Equipped with a rapid response vehicle, for varying hours between 8am and midnight, seven days a week, the community-based paramedics will primarily respond to life-threatening and serious emergencies in the area.

In addition, they will work to improve the health of local people in partnership with other primary healthcare providers, such as GPs and district nurses at Todmorden, Hebden Bridge, Grange Dene and Luddendenfoot surgeries. 

Community Paramedics at Todmorden Health Centre
Pictured from left to right: Community Paramedics
Steve Dighton, Al Day and Glen Powell at Todmorden Health Centre.

They will also engage with local residents and be proactive in addressing the real needs of the community by working within it. A large part of this will be to link in with local schools, community groups, care homes and charitable clubs to educate the people about how the ambulance service works and the best way to use it.

YAS Locality Manager, Robert Eastwood has been working collaboratively with the Urgent Care team at NHS Calderdale to secure funding for the scheme following the success of a similar scheme in Skelmanthorpe which was launched in 2006.

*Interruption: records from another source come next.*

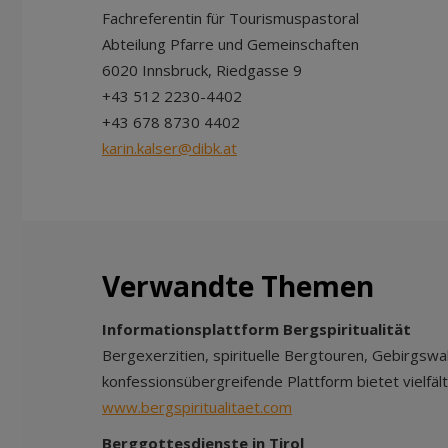
Fachreferentin für Tourismuspastoral
Abteilung Pfarre und Gemeinschaften
6020 Innsbruck, Riedgasse 9
+43 512 2230-4402
+43 678 8730 4402
karin.kalser@dibk.at
Verwandte Themen
Informationsplattform
Bergspiritualität
Bergexerzitien, spirituelle Bergtouren, Gebirgswal
konfessionsübergreifende Plattform bietet vielfält
www.bergspiritualitaet.com
Berggottesdienste in Tirol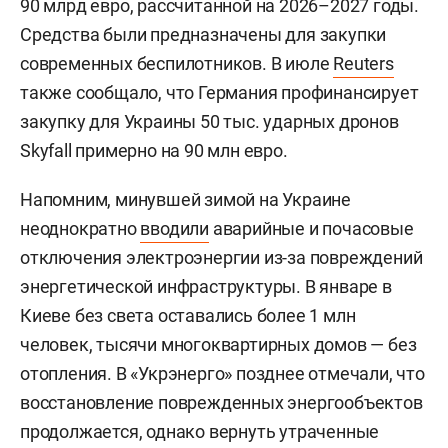
90 млрд евро, рассчитанной на 2026–2027 годы.
Средства были предназначены для закупки
современных беспилотников. В июле
Reuters
также сообщало, что Германия профинансирует
закупку для Украины 50 тыс. ударных дронов
Skyfall примерно на 90 млн евро.
Напомним, минувшей зимой на Украине
неоднократно
вводили
аварийные и почасовые
отключения электроэнергии из-за повреждений
энергетической инфраструктуры. В январе в
Киеве без света оставались более 1 млн
человек, тысячи многоквартирных домов — без
отопления. В «Укрэнерго» позднее отмечали, что
восстановление поврежденных энергообъектов
продолжается, однако вернуть утраченные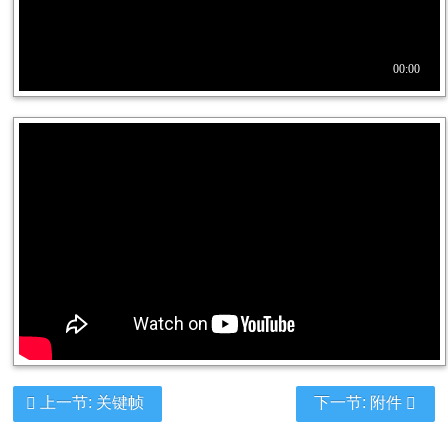
上一节: 关键帧
下一节: 附件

Robert said: “The idea around the Community Paramedic Scheme is to provide an innovative way for ambulance service staff to use their professional skills to benefit the community. The scheme will help YAS reach patients with life-threatening conditions more quickly.

“Previous schemes have shown that over half of the patients seen by a community paramedic after calling 999 for an ambulance, do not need to go to hospital.” 

Steve Dighton, one of the four community paramedics, said: “This scheme will help us to be more visible and available in the local area to respond to patients who need to call 999.

“I think people always feel that villages in rural areas are incredibly isolated, but the fact that the team is going to be in the local area seven days a week will provide residents with a huge reassurance.”

The pilot is being funded by NHS Calderdale, the local NHS organisation responsible for planning for and buying appropriate health services to meet local needs. Kevin Roberts, Director of Commissioning, NHS Calderdale said: “The new service should provide a timely response to a rural community and will be a valuable asset.  We are pleased that this service will allow residents to be treated closer to their own homes and will give them greater access to a high quality and responsive service.”

During the six-month pilot, the community paramedics will be based at Todmorden Health Centre.